Ami lecteur, mortifié que ce blog ne figure sur aucune des listes de blog médicaux les plus influents et qu'aucun éditeur ne m'ait encore proposer de le publier malgré ses qualités stylistiques indéniables, j'ai décidé d'arrêter les petites blagues et de revenir aux fondamentaux, les statistiques.
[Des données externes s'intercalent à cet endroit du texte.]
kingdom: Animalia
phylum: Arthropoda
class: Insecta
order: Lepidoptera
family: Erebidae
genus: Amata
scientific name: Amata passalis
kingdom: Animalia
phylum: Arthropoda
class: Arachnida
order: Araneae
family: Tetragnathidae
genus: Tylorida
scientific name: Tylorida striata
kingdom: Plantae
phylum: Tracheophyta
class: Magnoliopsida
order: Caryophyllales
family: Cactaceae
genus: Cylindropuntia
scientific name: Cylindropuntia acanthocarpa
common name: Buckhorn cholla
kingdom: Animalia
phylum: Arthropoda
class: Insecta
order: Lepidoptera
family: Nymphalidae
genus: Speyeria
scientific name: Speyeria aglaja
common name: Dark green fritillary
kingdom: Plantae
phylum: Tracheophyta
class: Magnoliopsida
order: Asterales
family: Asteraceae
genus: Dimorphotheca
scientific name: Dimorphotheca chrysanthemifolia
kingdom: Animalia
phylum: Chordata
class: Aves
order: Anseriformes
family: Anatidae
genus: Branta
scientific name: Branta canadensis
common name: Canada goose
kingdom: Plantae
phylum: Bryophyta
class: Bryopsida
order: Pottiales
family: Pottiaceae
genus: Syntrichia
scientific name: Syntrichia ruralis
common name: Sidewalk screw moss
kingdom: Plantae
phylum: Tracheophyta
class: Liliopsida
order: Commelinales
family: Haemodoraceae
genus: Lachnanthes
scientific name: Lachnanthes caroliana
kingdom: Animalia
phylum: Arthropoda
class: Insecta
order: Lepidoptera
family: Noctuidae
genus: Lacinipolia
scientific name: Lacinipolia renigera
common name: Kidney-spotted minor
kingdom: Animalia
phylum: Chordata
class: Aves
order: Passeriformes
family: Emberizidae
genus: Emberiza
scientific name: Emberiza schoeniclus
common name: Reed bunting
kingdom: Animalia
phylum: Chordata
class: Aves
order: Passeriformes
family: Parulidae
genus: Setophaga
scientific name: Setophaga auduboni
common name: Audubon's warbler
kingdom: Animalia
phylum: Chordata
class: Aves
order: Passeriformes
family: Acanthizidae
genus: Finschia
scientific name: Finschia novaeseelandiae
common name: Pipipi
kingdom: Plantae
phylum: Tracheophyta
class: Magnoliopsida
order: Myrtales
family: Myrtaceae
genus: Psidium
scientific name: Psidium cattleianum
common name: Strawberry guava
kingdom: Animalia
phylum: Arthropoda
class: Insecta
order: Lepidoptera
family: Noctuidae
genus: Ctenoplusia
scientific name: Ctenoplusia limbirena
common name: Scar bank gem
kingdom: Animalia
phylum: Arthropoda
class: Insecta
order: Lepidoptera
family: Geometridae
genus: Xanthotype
Ou plutôt l'absence de statistique.
Alors que depuis des années, je m'échine à étudier le indicateurs des urgences et à essayer de me rendre intéressant en l'expliquant sur ce blog, je me suis récemment rendu compte que le plus important m'avait échappé.
Un indice chez vous.

 

C'est à l'occasion d'une présentation sur la gestion de crise, par une représentante d'une ARS expliquant que la fermeture des urgences n'était pas une option que j'ai vu la vérité m'apparaitre.
Il n'existe pas de capacité maximale définie des urgences. Ni en lits, brancards, fauteuils, chaises, places assis par terre, ni en personnel. Les services d'aval peuvent être complets si tous les lits sont occupés, les blocs peuvent être pleins, les cabinets de ville peuvent fermer ou arrêter de prendre des patients lorsque tous les créneaux sont pris. S'il manque du personnel, on peut fermer des lits, si les médecins sont malades ou en vacances, on peut fermer des cabinets.
Et cela ne se limite pas au système de santé, les restaurants ont un nombre de places limité, les avions également (j'en avais parlé ), même les grands magasin ou les supermarchés suivent des règles de sécurité alors qu'à priori c'est plutôt self service et qu'ils ont intérêt à avoir un maximum de clients.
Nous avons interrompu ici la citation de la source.